Je Bent of je Bent niet
De weekend clinic Academische Rijkunst van Bent Branderup zit er weer op. Dit keer mocht ik meedoen als actieve deelnemer. Al twee keer eerder had ik als theoriedeelnemer meegedaan. Het hele programma is als een liturgie zonder religie: 8 deelnemers krijgen drie maal een half uur les in een strak schema tussen zaterdag 9 uur en zondag 15 uur. De drie blokken praktijk worden omzoomd door theoriegedeelten: De grootmeester houdt monologen van ongeveer anderhalf uur over fysieke training en pedagogische aspecten. Het afsluitende praatje op zondag heeft een meer inspirerend karakter.

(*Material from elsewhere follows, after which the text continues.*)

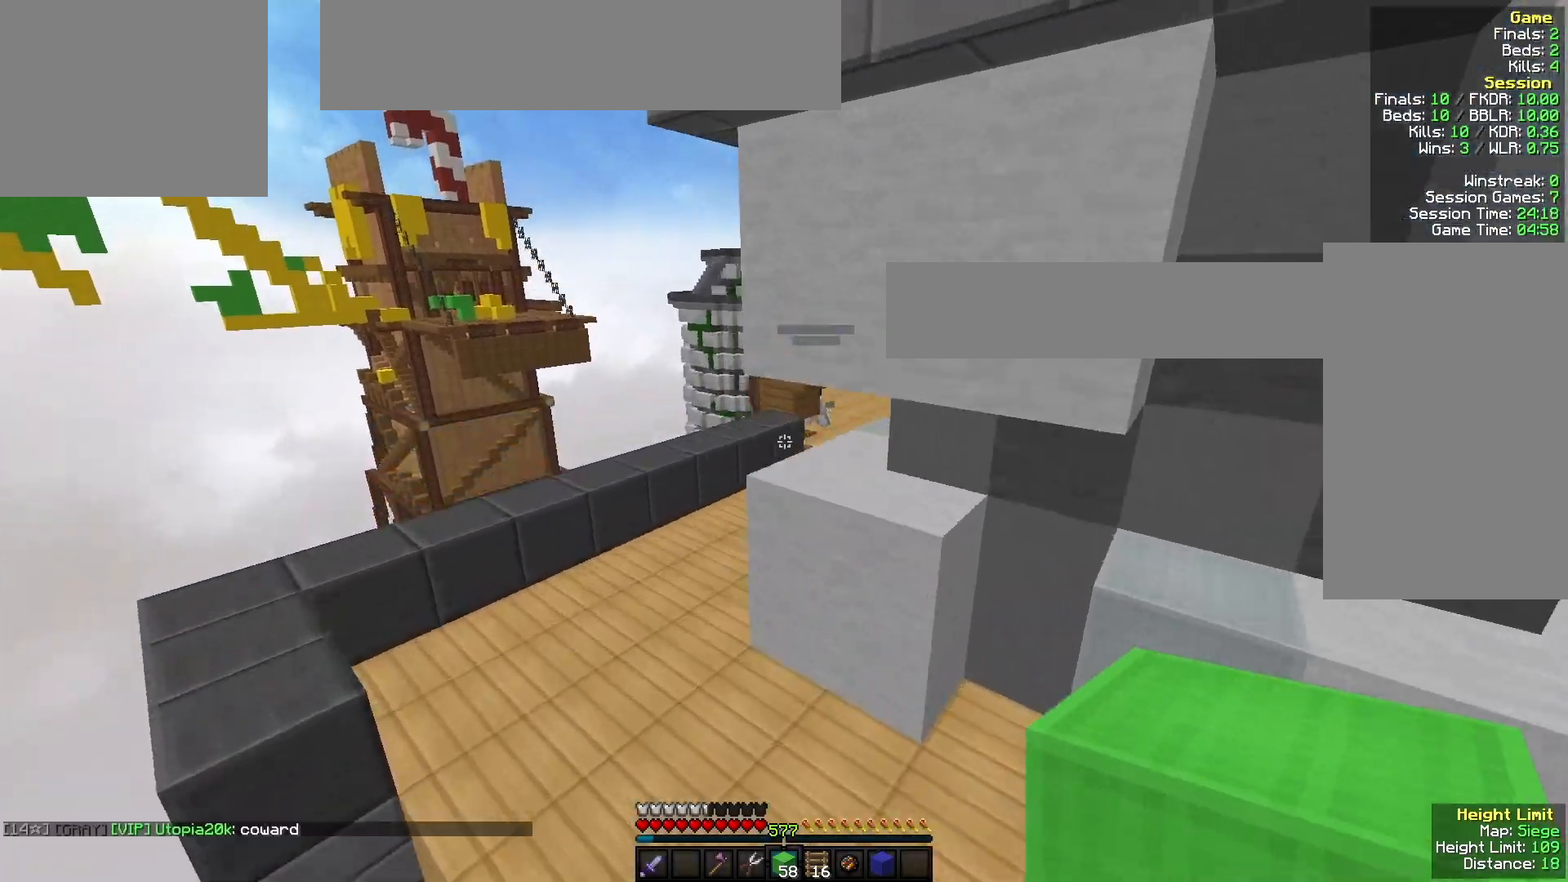
{"keys": ["w"], "mouse": [], "events": [[167, "a", "up"]]}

Zo ging het afgelopen weekend en zo ging het de vorige twee keren. Dezelfde strakke opbouw, het zelfde moordende tempo in de monologen die sommige luisteraars na een half uur naar adem doen happen (of zijn ze afgehaakt en gapen ze?) en ook dezelfde nietsontziende feedback op de actieve deelnemers.
Enige twijfel over de juistheid van zijn opvattingen ontbeert Bent geheel. Zijn schat aan kennis en kunde op het gebied van paarden is overweldigend. Af en toe vang ik wat gesprekken op van de overwegend vrouwelijke aanwezigen. Sommigen voelen zich geïntimideerd door zijn manier van doen en voelen zich prettiger bij een leraar als Christopher Dahlgren. Een meer aaibare man en zonder dat strakke, anachronistische uiterlijk. “Christopher springt door de bak en is echt met je bezig”. Bent komt eigenlijk nooit uit zijn stoel. Of ja toch! In mijn tweede les liet hij me voelen hoe ik mijn knieën moest gebruiken bij het rijden en hij nam zelfs even mijn paard over om de renvers voor te doen.
Drie deelnemers halen hun grondwerk en longe-test. Bent reikt hen het begeerde bewijsstuk van hun kunnen uit: een eenvoudig bonnetje met zijn handtekening. In te wisselen bij het in de toekomst mogelijk behalen van de volgende test (Squire). Hij begeleidt het uitreiken met een simpele handdruk. Geen kussen, bloemen of andere fratsen. Is hij kil, onmenselijk zoals wel gezegd wordt?
Nee, dat vind ik niet. Juist in de paardenwereld die de laatste decennia zo vervrouwelijkt is, werkt zijn aanpak ontnuchterend. “What you see is what you get”. Het afstandelijke, de protocollen, het strakke schema, alles is gericht op zijn missie: Het laten herleven van de kunst van het paardrijden zoals “The Old Masters” dat eeuwen geleden konden. “The Art” staat centraal en daarmee de persoonlijke ontwikkeling van iedereen die iets in die kunst wil bereiken.
Het vergt veel van je als deelnemer om hem te volgen. Maar uit zijn ellelange monologen die eigenlijk elke keer ongeveer hetzelfde zijn kun je telkens weer wat nieuws halen. Het is een oefening in concentratie en volharding. Net als het oefenen van de kunst met je paard zelf. Uitzonderlijk in een maatschappij waar zoveel mensen alleen dingen doen die ‘leuk’ zijn. Maar fun voor de fun verveelt gauw. The Art of Horsemanship is serious business en juist daarom is het fun!